Le 3 juin, 30 personnes sont secourues au Maroc et 15 personnes meurent lors d’une opération de sauvetage par la marine marocaine. Selon les survivant.e.s, le sauvetage a été un désastre et les personnes sont passées par-dessus bord et se sont noyées.

Le 4 juin, un bateau mauritanien avec 14 cadavres arrive sur l’île de Tobago dans les Caraïbes.

Le 9 juin, une personne meurt après être tombée dans la mer depuis un canot pneumatique au sud de Fuerteventura.

Le 15 juin, un cadavre est retrouvé au large des côtes de Ceuta. Le jeune homme portait une combinaison de plongée, on déduit donc qu’il tentait de rejoindre la côte de Ceuta à la nage.
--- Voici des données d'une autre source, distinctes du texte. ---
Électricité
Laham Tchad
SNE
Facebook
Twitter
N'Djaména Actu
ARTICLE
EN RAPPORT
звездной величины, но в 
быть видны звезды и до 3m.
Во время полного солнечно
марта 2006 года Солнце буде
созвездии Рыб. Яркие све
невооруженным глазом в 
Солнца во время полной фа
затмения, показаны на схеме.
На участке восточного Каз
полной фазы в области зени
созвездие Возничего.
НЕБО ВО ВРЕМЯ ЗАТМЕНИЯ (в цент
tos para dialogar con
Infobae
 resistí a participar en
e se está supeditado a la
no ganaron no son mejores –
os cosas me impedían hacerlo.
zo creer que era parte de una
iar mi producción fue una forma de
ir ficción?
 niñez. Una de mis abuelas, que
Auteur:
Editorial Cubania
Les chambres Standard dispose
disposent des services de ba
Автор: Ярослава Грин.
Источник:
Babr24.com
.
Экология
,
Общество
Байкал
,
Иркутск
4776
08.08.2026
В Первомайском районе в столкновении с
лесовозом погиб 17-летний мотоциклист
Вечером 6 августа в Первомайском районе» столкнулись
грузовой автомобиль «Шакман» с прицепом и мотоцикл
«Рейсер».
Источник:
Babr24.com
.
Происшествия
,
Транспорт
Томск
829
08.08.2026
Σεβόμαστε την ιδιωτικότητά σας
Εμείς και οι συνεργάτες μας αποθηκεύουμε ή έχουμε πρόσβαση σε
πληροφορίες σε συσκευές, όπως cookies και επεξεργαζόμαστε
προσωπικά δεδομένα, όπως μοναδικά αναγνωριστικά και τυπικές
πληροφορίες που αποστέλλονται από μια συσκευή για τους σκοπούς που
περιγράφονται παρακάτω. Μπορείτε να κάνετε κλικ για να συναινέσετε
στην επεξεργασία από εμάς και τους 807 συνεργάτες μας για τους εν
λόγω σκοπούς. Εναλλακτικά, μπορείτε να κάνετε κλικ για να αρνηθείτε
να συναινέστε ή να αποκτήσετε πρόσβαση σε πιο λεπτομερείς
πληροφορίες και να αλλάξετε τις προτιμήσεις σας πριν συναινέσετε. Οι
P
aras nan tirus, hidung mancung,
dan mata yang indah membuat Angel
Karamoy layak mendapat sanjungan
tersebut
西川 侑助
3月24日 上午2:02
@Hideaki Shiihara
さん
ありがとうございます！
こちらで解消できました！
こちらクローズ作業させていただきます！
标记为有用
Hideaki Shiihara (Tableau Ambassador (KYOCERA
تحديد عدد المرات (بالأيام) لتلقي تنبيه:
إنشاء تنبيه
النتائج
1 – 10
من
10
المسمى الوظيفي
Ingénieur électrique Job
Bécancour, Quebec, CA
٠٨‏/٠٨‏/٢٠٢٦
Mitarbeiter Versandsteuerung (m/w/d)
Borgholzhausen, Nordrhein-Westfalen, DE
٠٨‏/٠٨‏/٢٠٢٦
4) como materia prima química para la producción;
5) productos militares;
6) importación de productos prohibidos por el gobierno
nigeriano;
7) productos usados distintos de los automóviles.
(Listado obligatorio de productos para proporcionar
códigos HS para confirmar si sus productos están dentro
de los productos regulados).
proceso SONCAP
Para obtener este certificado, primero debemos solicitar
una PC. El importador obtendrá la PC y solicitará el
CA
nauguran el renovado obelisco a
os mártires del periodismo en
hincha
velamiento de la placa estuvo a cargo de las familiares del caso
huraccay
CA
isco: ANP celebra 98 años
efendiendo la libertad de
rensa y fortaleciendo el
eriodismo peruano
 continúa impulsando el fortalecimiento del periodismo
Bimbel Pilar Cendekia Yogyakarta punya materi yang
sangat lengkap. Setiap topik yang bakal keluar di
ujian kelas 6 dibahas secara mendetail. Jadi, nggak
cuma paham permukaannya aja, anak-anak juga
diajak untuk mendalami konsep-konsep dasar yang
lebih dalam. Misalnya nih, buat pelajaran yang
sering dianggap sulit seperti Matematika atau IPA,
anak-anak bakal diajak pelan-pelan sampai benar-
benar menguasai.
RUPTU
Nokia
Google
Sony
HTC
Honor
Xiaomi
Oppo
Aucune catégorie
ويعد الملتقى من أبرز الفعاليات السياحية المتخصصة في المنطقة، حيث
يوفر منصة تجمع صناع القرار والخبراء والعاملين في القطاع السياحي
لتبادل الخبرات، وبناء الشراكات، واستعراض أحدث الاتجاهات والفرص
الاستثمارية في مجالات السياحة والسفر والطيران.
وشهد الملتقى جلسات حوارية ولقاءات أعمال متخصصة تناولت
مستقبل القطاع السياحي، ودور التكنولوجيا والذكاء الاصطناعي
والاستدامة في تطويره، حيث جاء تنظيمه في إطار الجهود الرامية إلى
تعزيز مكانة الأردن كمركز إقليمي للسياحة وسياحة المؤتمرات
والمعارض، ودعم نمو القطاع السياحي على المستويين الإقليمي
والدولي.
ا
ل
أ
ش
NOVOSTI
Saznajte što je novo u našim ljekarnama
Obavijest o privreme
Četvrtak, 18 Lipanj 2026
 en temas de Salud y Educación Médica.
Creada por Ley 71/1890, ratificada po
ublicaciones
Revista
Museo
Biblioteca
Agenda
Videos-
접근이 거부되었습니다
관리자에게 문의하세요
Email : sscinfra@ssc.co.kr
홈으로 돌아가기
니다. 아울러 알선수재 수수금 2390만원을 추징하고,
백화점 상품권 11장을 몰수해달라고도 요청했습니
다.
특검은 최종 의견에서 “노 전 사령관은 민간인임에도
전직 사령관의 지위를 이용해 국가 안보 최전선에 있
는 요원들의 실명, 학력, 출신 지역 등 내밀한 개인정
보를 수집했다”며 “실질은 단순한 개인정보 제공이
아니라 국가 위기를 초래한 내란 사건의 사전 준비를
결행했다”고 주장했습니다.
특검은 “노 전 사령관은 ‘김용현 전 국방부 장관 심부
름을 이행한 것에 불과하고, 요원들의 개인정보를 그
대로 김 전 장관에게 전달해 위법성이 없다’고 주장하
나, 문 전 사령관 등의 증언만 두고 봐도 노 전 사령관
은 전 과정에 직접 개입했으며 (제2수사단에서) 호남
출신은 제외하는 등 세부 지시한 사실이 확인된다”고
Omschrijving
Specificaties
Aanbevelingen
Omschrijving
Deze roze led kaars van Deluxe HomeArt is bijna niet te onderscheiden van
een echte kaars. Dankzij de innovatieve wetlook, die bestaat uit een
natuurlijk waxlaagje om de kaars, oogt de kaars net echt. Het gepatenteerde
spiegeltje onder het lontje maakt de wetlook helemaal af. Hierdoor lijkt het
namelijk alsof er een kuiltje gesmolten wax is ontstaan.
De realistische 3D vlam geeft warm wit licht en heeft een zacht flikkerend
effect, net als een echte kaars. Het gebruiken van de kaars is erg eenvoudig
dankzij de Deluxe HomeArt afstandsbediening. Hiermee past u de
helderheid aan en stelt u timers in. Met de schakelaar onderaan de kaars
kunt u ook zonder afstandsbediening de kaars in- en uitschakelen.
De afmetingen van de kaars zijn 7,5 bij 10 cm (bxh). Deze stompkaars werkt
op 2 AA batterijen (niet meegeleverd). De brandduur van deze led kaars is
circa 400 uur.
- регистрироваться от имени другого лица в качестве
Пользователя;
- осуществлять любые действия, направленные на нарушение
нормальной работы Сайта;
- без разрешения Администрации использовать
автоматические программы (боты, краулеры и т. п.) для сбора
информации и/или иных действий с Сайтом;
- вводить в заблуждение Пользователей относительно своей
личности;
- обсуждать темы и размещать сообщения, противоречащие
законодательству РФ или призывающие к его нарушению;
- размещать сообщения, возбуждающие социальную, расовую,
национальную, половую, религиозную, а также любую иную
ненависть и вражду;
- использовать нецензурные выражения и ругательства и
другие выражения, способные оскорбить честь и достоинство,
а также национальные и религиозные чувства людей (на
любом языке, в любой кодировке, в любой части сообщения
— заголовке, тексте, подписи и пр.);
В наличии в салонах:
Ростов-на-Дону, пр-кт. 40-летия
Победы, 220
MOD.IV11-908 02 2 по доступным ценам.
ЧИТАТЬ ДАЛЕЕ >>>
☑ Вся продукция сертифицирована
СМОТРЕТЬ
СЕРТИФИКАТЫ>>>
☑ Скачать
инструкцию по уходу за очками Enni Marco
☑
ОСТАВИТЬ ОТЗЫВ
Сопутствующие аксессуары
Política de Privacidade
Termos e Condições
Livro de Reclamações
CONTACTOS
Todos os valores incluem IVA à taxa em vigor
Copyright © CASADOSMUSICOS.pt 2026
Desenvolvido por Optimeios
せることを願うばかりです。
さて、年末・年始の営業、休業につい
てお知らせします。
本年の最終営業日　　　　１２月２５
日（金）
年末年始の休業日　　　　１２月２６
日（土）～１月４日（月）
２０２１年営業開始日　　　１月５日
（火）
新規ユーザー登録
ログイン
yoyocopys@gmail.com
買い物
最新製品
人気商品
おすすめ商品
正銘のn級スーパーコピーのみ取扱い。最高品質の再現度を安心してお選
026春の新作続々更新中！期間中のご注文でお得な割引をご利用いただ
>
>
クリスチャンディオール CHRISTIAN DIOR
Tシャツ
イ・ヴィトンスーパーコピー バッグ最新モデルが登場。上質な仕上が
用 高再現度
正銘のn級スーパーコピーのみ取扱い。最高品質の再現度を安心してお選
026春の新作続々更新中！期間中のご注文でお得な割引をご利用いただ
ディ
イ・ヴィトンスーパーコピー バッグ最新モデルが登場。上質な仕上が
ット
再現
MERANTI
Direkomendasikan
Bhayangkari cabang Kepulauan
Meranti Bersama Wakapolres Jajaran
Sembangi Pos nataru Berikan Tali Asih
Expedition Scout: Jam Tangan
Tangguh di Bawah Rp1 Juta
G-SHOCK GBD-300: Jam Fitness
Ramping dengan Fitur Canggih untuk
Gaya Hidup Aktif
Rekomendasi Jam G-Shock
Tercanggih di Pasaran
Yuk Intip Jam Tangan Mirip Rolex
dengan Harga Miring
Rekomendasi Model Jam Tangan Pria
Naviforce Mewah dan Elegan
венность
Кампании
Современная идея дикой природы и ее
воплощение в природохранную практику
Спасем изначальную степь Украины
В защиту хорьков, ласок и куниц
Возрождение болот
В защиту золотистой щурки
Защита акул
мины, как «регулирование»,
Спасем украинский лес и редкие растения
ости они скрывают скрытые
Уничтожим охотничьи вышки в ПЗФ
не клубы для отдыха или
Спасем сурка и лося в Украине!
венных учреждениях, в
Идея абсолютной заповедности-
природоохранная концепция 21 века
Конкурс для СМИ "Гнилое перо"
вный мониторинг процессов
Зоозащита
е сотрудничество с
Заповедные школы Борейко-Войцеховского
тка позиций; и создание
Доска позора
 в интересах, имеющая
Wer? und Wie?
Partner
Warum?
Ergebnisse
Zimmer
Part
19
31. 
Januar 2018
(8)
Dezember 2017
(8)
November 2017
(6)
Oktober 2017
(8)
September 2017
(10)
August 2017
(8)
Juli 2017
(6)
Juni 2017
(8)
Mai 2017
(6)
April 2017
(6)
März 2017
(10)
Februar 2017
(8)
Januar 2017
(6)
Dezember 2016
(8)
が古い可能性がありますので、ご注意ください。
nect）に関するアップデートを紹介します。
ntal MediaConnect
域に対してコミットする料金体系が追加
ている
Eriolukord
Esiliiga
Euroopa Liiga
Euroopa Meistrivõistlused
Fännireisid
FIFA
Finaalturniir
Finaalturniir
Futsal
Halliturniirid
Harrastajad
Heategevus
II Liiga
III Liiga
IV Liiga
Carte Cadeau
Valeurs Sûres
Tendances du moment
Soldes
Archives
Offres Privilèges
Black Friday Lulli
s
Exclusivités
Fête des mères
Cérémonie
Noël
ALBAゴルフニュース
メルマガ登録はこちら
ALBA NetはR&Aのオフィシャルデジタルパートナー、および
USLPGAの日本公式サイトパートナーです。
Le 17 juin, au moins quatre personnes meurent, dont une femme enceinte et un enfant, après le naufrage d’un canot pneumatique au large d’Órzola, à Lanzarote, en Espagne. Le bateau était parti de Tan-Tan, au Maroc. 41 personnes ont survécu, mais au moins trois personnes sont portées disparues. Plus d’informations : [1], [2], [3], [4]

Le 20 juin, une opération de recherche et de sauvetage est menée au sud de Gran Canaria, mais un bateau avec entre 32 et 34 personnes à bord ne peut être retrouvé.

Le 20 juin, une personne est portée disparue après être tombée dans la mer. 42 personnes voyageant sur un canot pneumatique sont secourues près de Fuerteventura.

Le 24 juin, un mort est retrouvé parmi un groupe de 23 hommes subsahariens secourus par Salvamento Marítimo au sud de Gran Canaria.

Le 27 juin, une personne meurt après être tombée à l’eau lors de l’opération de sauvetage menée par la marine marocaine. Une autre personne flottant dans la mer au sud de Gran Canaria est sauvée plus tard par Salvamento Marítimo.

Le 27 juin, un bateau avec une soixantaine de personnes, dont 15 femmes et deux enfants, chavire au large des côtes du Sahara occidental. 40 personnes meurent. Parmi les morts, on compte 10 femmes et deux enfants. Un bateau de pêche sauve vingt-deux survivant.e.s.

Le 28 juin, deux cadavres sont retrouvés dans un bateau au large de Gran Canaria. 35 personnes survivent, sept hommes sont hospitalisés. Un jour plus tard, Alarm Phone est informé qu’une troisième personne n’a pas pu surmonter l’état critique dans lequel elle est arrivée après avoir dérivé dans un bateau pendant plusieurs jours et est décédée à l’hôpital de Gran Canaria.

Le 29 juin, un bateau est porté disparu le long de la route des Canaries. Alarm Phone avait été alerté de la présence du bateau, qui avait quitté Dakhla le 25 juin avec 46 personnes à bord, dont 22 femmes, dont une enceinte, et cinq enfants.

Le 29 juin, un homme est retrouvé mort après qu’un bateau est repéré par un navire marchand. Le bateau avait passé 17 jours en mer. 35 personnes (six enfants, 16 femmes et 13 hommes) ont été sauvées par le navire marchand. Un hélicoptère de SM emmène trois personnes du navire marchand, une femme et un homme dans des conditions critiques vers l’hôpital, et une petite fille qui meurt lors du vol.